Ketentuan Latihan:
A – Terjemahkan kalimat "Ia wafat di Ambawang." dari teks tentang Syarif Idrus ke dalam bahasa Inggris.
B – Lanjutkan teks tentang Syarif Idrus, dimulai setelah kalimat terakhirnya.

Dia Syarif Idrus menikahi putri H.H.
Pangeran Ratu Kimas Hindi Sri Susuhanan Mahmud Badaruddin I Jayawikrama
Candiwalang Khalifat ul-Mukminin Sayyidul-Iman, Sultan Palembang, pada tahun 1747. Syarif Idrus wafat pada tahun 1795, penerus Dia :
1. Syarif Muhammad bin Syarif Idrus al-Idrus, Yang di-Pertuan
Besar Kubu – lihat bawah.
2. Syarif 'Alawi bin Syarif Idrus al-Idrus, Tuan (Raja)
Ambawang (Kerajaan kecil bagian dari Kerajaan Kubu). Ia mencoba menjadikan
Ambawang sebagai Kerajaan yang terpisah dari Kubu pada tahun 1800 akan
tetapi tidak diijinkan oleh Pemerintah Belanda yang dideklarasikan pada tahun 1833 sebagai
Kerajaan terpisah. Ia wafat di Ambawang.

Baris yang Diberikan:
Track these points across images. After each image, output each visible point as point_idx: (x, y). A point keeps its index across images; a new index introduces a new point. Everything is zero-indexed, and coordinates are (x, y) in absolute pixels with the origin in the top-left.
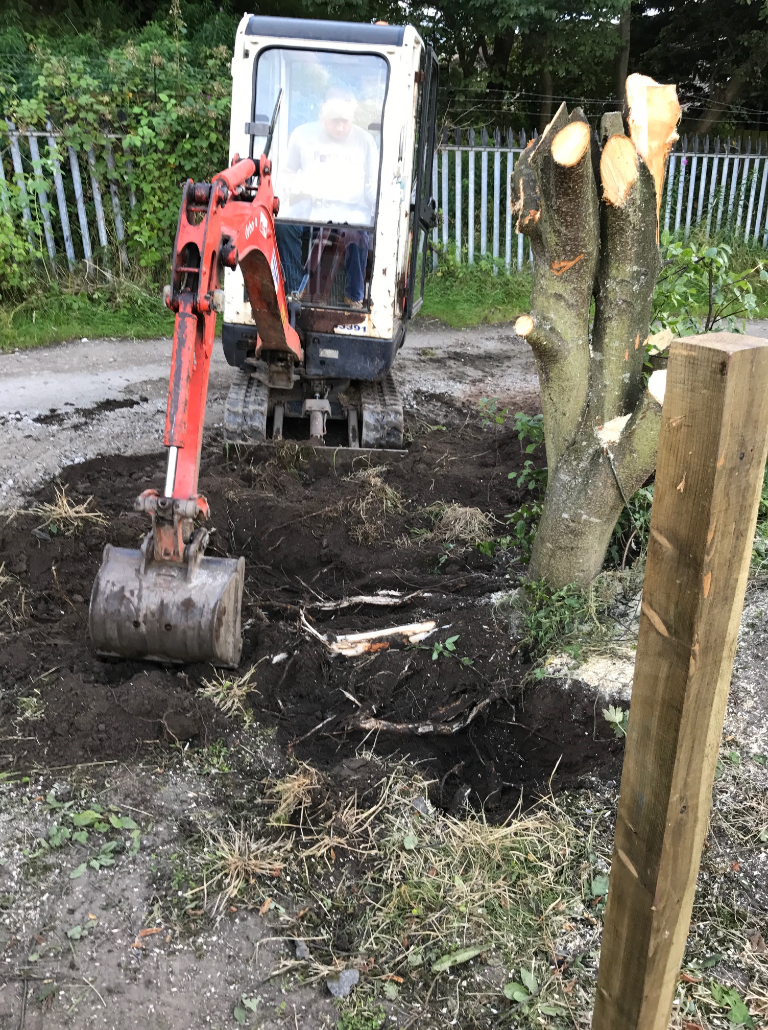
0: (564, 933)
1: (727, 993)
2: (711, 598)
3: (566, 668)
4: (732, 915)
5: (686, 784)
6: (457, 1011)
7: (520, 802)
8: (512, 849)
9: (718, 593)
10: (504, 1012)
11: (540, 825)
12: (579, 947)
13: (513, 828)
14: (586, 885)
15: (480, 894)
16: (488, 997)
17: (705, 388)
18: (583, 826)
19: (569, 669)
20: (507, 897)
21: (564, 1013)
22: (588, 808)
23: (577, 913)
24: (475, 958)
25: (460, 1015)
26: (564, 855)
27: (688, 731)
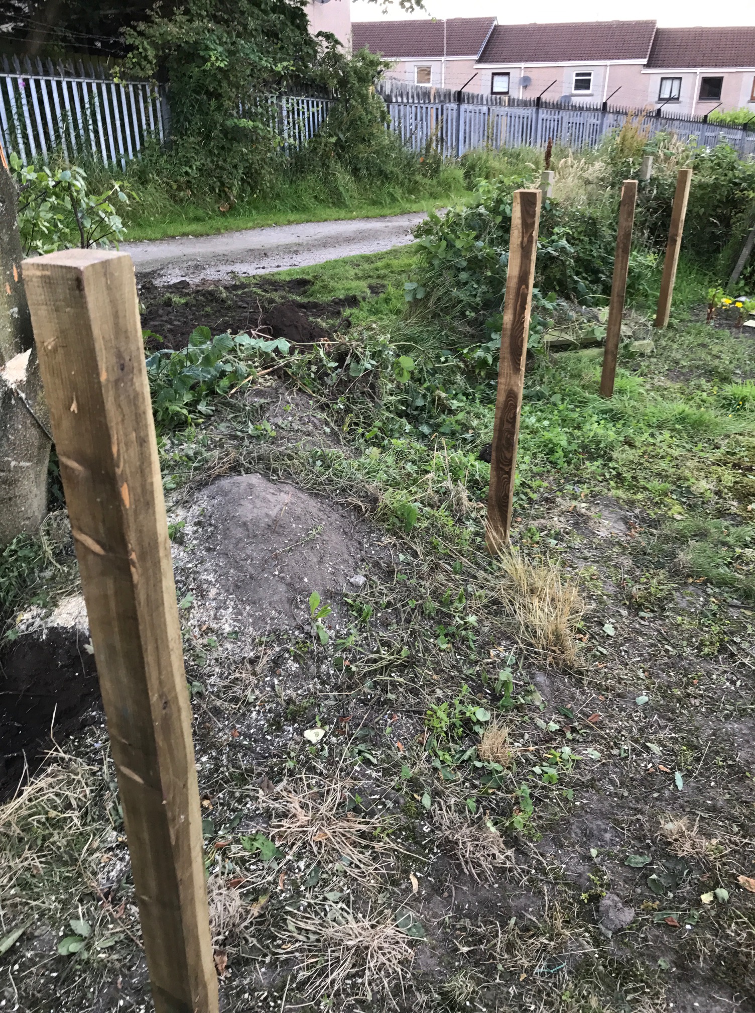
0: (104, 867)
1: (255, 840)
2: (133, 507)
3: (38, 619)
4: (242, 774)
5: (161, 683)
6: (16, 996)
7: (26, 767)
8: (30, 815)
9: (139, 500)
10: (64, 969)
11: (53, 780)
12: (121, 870)
13: (25, 795)
14: (113, 813)
15: (8, 875)
16: (45, 966)
17: (68, 306)
18: (96, 761)
19: (42, 619)
20: (38, 864)
21: (122, 936)
22: (97, 742)
23: (111, 842)
24: (20, 939)
25: (21, 997)
26: (85, 796)
27: (149, 634)
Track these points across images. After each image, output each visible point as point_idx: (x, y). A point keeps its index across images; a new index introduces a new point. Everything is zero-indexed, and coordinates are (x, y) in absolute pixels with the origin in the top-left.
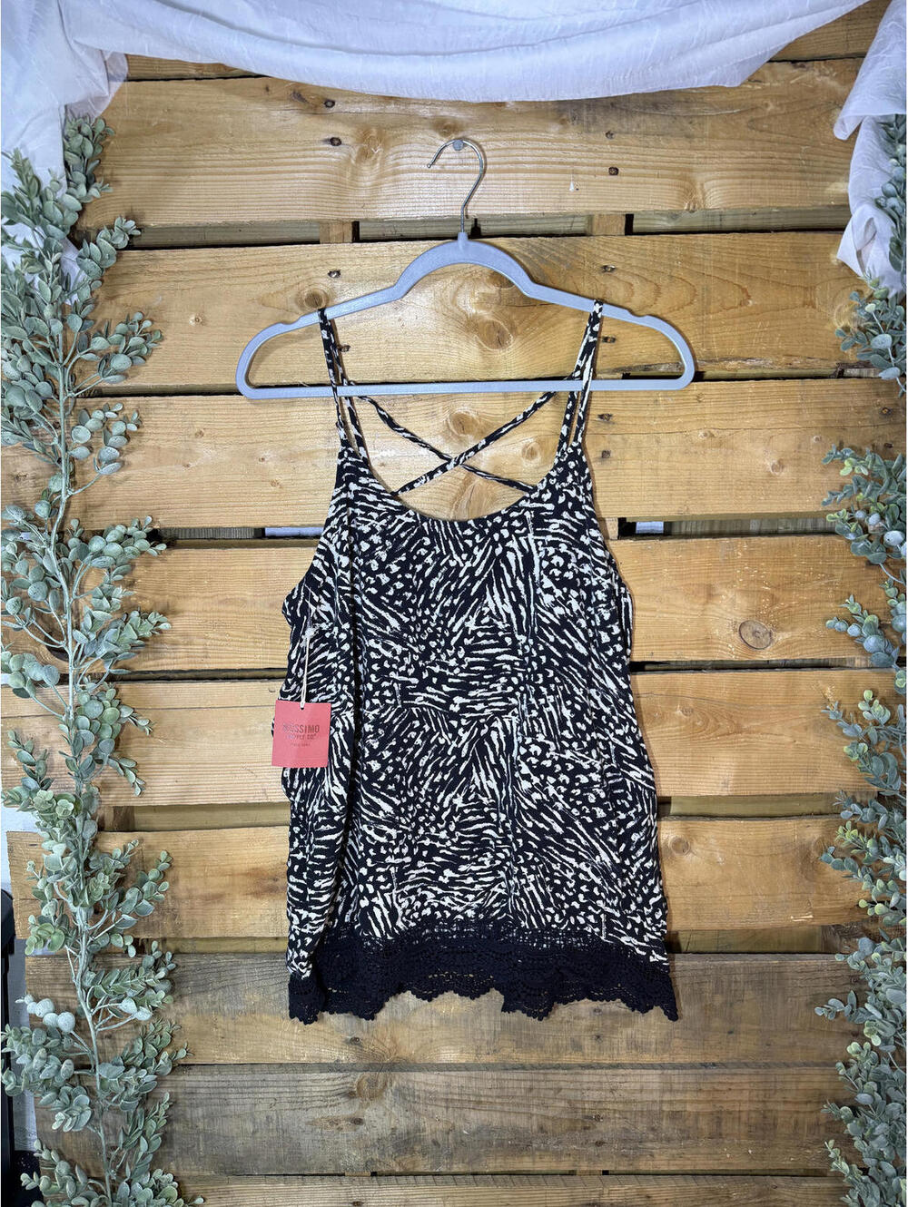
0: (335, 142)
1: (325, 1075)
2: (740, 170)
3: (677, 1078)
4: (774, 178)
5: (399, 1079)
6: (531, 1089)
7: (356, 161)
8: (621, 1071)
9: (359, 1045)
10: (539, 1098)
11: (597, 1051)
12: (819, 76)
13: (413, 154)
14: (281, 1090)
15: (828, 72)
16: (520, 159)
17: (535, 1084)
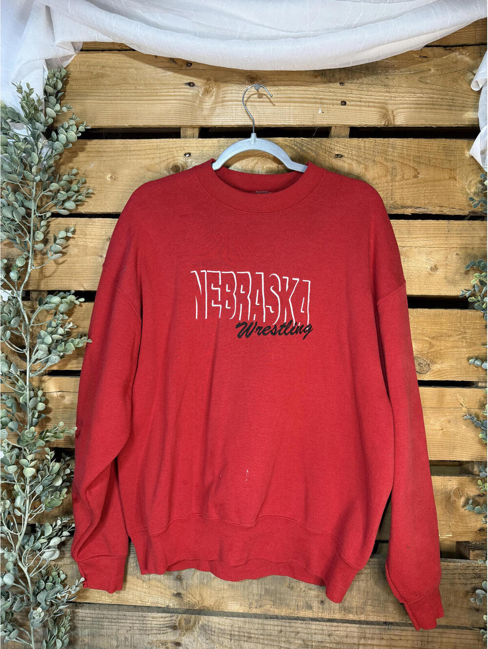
0: (191, 84)
1: (160, 615)
2: (414, 104)
3: (369, 630)
4: (433, 109)
5: (203, 619)
6: (281, 631)
7: (202, 95)
8: (335, 624)
9: (181, 597)
10: (285, 637)
11: (321, 610)
12: (459, 55)
13: (233, 91)
14: (134, 622)
15: (464, 53)
16: (292, 95)
17: (283, 628)
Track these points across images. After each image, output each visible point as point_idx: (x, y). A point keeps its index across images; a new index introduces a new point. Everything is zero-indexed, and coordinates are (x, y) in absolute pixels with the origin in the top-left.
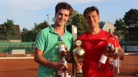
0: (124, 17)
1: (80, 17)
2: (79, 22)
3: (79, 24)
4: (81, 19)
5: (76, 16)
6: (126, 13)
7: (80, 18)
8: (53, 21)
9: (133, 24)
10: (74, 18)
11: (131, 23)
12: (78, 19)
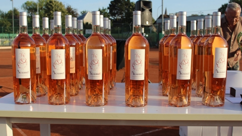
0: (109, 6)
1: (53, 4)
2: (52, 10)
3: (52, 12)
4: (55, 6)
5: (48, 2)
6: (111, 2)
7: (53, 6)
8: (23, 8)
9: (118, 15)
10: (46, 5)
11: (117, 13)
12: (51, 6)
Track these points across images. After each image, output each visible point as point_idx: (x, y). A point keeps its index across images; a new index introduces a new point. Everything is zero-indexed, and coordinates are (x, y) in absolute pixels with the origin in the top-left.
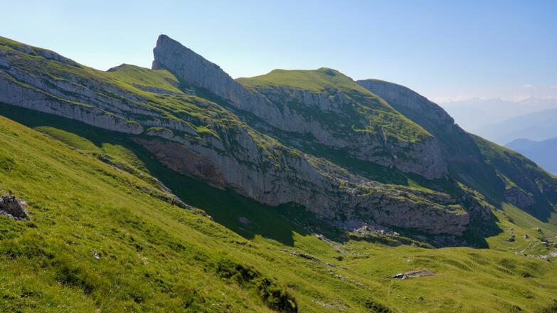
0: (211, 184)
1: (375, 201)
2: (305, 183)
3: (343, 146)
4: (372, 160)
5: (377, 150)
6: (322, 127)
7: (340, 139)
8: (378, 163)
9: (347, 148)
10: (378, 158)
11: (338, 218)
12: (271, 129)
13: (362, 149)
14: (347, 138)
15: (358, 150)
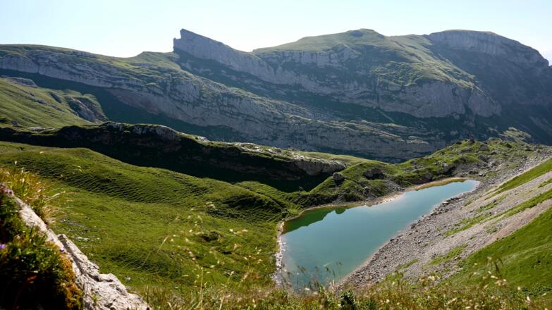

Hasil:
A – He died in Ambawang.

B –
3. Syarif Abdurrahman bin Syarif Idrus (Raja /Tuan Besar I
Kubu) Al-Idrus. Syarif Abdurrahman bin Syarif Idrus Al-Idrus ini menikahi
Syarifah Aisyah Al-Qadri yang merupakan putri dari Sultan Syarif Abdurrahman
bin Husein Al-Qadri (Sultan I Kesultanan Pontianak di Kalimantan Barat). Berputra
Sultan Syarif Ali Al-Idrus yang mendirikan Kerajaan Sabamban di Angsana (sekarang masuk wilayah Keramat
Dermaga, Kabupaten Tanahbumbu—Kalimantan Selatan - Indonesia). Pangeran Syarif Ali Alaydrus menjabat sebagai Raja Sabamban hingga
akhir hayatnya. Jadi Keluarga Pangeran Syarif Ali mempertemukan dua jalur
kebangsawanan Kalimantan, yaitu dari jalur Kerajaan Kubu (Al-Idrus) dan
Kesultanan Pontianak (Al-Qadri).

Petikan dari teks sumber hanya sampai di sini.